Can you give back only the data starting at its first line and ending at the line containing "What is the spread", swapping "series" for "group" and leaving everything else unchanged?

---*---

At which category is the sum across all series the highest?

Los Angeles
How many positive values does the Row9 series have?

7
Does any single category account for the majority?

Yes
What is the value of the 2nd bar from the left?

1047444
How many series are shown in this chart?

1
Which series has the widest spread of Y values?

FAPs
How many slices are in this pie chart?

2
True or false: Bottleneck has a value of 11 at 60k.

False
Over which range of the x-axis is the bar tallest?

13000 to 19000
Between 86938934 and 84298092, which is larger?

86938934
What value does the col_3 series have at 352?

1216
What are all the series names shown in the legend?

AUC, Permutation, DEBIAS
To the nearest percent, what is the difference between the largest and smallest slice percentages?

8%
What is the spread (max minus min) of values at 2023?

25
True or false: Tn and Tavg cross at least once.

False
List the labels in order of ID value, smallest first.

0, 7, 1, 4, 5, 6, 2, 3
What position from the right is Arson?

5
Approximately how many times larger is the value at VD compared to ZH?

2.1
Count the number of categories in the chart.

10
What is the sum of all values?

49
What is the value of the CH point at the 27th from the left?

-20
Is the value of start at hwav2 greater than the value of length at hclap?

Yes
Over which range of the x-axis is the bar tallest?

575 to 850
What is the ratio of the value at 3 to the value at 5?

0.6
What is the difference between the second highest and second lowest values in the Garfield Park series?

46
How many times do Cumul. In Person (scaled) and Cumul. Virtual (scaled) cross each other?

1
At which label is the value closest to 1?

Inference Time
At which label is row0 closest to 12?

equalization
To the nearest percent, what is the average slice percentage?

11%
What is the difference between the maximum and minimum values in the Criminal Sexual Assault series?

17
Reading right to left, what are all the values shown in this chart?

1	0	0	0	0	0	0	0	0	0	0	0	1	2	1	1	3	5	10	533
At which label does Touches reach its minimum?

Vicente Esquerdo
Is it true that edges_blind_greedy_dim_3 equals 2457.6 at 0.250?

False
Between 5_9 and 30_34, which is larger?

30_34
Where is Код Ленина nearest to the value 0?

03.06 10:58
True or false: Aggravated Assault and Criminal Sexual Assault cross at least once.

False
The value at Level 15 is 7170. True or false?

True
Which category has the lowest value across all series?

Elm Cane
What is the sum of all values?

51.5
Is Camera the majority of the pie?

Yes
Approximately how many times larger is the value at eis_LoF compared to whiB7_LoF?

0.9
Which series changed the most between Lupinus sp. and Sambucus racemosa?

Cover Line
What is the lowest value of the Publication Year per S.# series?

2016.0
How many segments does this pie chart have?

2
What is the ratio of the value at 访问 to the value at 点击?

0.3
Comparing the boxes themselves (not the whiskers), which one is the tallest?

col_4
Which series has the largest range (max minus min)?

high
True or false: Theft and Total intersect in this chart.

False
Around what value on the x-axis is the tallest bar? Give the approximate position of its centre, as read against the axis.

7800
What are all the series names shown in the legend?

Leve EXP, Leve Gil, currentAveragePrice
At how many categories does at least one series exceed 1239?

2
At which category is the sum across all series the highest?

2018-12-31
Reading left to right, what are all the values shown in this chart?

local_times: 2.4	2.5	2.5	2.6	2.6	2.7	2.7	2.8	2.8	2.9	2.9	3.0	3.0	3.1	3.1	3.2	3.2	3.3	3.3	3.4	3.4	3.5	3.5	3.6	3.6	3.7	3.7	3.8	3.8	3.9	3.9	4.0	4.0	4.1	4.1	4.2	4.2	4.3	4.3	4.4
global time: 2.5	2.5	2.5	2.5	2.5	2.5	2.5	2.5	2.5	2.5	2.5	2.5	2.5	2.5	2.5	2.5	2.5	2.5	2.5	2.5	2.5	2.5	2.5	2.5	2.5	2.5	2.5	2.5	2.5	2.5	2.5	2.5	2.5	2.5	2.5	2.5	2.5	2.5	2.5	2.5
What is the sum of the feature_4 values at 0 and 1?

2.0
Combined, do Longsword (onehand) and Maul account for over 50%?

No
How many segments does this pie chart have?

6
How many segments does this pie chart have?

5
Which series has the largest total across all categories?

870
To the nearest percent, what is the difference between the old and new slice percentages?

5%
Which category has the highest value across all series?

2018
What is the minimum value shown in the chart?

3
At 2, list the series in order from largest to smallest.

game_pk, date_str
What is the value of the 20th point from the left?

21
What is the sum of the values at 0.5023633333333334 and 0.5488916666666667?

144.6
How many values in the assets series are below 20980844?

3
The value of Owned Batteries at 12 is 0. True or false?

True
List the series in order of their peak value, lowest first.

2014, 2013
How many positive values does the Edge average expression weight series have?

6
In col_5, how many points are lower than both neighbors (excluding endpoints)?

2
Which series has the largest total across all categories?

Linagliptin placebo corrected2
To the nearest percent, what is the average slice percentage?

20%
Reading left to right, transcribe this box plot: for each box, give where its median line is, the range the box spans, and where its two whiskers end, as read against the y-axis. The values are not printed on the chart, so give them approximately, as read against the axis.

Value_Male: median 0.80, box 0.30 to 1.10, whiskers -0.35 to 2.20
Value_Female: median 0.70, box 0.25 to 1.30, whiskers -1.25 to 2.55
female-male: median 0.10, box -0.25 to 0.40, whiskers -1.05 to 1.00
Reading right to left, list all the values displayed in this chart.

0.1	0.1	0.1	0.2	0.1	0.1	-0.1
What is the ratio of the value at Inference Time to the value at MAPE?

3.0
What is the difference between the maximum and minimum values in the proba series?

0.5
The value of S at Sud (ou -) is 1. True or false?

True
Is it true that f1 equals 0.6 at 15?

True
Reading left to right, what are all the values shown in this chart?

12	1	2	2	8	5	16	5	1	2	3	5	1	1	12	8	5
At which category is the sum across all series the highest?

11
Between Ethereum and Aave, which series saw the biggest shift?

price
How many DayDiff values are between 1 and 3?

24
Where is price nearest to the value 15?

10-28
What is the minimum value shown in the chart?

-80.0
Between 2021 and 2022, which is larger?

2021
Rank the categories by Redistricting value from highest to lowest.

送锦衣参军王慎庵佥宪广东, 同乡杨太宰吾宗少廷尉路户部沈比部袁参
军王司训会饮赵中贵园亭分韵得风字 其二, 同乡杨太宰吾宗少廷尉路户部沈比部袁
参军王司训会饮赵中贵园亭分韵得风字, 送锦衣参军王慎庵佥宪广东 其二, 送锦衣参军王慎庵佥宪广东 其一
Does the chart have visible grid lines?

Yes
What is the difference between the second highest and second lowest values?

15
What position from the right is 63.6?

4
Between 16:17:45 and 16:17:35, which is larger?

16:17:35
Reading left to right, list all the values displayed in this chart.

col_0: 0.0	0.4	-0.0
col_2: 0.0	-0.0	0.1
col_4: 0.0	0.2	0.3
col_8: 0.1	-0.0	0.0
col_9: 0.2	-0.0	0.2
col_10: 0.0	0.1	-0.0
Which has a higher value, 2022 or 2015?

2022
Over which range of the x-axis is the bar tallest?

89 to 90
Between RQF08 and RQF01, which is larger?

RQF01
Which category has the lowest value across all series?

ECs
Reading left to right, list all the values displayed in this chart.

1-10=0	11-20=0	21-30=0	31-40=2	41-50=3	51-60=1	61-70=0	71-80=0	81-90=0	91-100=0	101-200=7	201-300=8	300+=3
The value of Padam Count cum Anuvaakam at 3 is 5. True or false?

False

---*---

TASK RESPONSE ::
At which category is the sum across all group the highest?

Los Angeles
How many positive values does the Row9 group have?

7
Does any single category account for the majority?

Yes
What is the value of the 2nd bar from the left?

1047444
How many group are shown in this chart?

1
Which group has the widest spread of Y values?

FAPs
How many slices are in this pie chart?

2
True or false: Bottleneck has a value of 11 at 60k.

False
Over which range of the x-axis is the bar tallest?

13000 to 19000
Between 86938934 and 84298092, which is larger?

86938934
What value does the col_3 group have at 352?

1216
What are all the group names shown in the legend?

AUC, Permutation, DEBIAS
To the nearest percent, what is the difference between the largest and smallest slice percentages?

8%
What is the spread (max minus min) of values at 2023?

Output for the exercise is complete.